The soundtrack and score do an excellent job of both transporting you to the 40s (Andra Day has this thing about her voice that’s just magical) and holding your attention as you invest in the courtroom drama and the realities as Friedman and Marshall face challenges and the facts of the case unfold.
This entire ensemble cast handled both the movies themes and believably recreating this time period with skill and grace. This felt like a visit to the past showing people as multifaceted and real all without playing to unfounded stereotypes or relying on overblown caricatures of racism or violence or threat to get its message across. Everyone remains recognizable, humanized and the audience should be all the more rightfully dismayed by certain portrayals because of it.

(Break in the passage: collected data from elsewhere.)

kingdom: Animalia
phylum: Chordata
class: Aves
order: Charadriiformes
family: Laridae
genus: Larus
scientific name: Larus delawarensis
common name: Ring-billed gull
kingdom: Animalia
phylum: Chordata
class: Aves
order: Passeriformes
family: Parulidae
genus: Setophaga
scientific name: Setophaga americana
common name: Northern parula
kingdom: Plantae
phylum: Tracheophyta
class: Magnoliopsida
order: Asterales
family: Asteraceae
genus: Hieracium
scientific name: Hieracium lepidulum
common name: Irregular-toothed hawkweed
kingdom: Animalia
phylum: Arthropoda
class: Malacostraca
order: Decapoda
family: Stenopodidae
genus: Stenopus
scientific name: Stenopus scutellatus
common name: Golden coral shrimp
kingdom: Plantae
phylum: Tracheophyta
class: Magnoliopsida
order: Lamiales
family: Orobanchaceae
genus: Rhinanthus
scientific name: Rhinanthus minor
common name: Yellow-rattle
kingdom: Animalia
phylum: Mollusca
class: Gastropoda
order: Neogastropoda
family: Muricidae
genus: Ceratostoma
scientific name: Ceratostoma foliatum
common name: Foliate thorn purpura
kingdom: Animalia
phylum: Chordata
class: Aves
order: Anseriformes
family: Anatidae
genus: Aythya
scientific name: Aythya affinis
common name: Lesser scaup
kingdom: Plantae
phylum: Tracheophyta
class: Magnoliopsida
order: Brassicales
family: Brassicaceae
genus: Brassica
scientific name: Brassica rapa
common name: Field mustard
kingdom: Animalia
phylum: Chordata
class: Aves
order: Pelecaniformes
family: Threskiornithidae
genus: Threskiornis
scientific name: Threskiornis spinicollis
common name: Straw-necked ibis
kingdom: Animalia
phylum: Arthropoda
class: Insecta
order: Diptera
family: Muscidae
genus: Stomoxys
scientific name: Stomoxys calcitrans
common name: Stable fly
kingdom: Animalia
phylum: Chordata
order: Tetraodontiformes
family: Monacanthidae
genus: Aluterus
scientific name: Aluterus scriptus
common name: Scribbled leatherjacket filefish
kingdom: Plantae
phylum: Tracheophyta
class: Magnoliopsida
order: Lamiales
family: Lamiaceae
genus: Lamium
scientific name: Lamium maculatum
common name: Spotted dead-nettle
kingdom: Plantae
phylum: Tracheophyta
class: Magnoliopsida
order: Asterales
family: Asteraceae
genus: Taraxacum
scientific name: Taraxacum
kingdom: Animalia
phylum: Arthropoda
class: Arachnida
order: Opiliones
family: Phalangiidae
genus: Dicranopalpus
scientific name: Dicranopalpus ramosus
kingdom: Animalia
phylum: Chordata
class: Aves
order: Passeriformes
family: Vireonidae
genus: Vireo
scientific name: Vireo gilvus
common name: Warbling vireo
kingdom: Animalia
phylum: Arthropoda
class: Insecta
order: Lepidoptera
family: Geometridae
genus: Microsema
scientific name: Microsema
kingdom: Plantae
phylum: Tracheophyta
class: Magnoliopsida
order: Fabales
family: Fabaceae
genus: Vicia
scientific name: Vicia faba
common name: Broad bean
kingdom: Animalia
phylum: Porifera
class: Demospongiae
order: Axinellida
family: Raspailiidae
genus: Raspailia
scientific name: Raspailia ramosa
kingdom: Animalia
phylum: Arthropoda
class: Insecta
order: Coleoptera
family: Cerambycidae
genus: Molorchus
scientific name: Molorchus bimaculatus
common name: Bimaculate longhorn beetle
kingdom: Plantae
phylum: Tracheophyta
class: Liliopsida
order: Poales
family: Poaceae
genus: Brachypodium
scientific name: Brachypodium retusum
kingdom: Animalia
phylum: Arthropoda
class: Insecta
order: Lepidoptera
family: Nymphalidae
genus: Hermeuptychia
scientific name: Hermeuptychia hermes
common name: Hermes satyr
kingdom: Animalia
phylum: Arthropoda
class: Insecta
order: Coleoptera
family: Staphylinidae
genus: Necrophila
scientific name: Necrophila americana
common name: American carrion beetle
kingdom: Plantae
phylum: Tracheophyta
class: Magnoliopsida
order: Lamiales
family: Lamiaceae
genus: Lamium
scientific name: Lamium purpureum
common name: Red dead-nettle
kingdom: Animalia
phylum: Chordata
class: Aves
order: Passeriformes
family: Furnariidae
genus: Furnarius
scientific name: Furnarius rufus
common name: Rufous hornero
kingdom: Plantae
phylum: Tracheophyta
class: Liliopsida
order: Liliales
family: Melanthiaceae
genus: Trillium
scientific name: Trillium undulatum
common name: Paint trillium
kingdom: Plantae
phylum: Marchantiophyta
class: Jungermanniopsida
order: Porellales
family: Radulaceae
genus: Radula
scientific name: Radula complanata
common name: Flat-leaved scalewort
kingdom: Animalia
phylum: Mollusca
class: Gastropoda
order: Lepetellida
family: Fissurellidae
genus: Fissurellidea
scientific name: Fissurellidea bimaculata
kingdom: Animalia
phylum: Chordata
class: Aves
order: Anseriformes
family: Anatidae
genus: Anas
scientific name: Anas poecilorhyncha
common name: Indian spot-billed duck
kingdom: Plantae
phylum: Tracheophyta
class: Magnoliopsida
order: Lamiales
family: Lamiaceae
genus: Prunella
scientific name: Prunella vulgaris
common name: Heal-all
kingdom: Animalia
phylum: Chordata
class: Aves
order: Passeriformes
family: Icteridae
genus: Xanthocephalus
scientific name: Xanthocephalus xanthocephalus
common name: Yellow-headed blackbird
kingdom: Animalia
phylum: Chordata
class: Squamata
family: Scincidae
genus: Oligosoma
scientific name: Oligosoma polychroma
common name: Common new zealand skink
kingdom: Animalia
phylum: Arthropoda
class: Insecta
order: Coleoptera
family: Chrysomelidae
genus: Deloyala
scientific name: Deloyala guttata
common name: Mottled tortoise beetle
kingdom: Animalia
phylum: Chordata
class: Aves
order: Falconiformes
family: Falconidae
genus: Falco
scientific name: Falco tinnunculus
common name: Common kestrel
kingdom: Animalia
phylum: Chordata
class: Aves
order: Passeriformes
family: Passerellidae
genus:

Sterling K. Brown brings a depth of emotion to his portrayal of an unjustly accused (but far from perfect man) defendant that he’s breathed life into the usually paper-thin stereotypical versions usually offered up by scripts that his raised the bar for all future version of this character type. I wanted to see more of the relationship between Friedman and Marshall because it was at turns hilarious, ironically tragic, yet always absorbing; but watching their ultimate partnership emerge alongside the facts and truths of this case was fascinating and an insightful way to tell a buddy-story outside the realm of comedy films.
Marshall is a riveting look at a layer beneath the surface and behind “the name” Thurgood Marshall. It’s a portrayal at period both gorgeous for its rich cultural renaissance and grotesque for the insidious hate it’s built on. In a time where biopics draw from a barely tapped well of realism and focus on historical figures, not in the usual vein.
It’s not without its limitations – there’s one pivotal moment in court where the lack of difference in the skin color of the defendant and Thurgood regretfully fails to send its greater message – or reliance on standard crime drama tricks (the twist is no big reveal if you’ve been alive for more than five minutes) but it lands perfect body blows with a velvet glove around the steel fist of its message.
Marshall illustrates in a way most films can’t (or won’t) that Black people need anyone to teach them about sacrifice, struggle, or grit; we need folks to get out-of-the-way. All to the better, Marshall sends its message with style, grace, undeniable talent, and truth.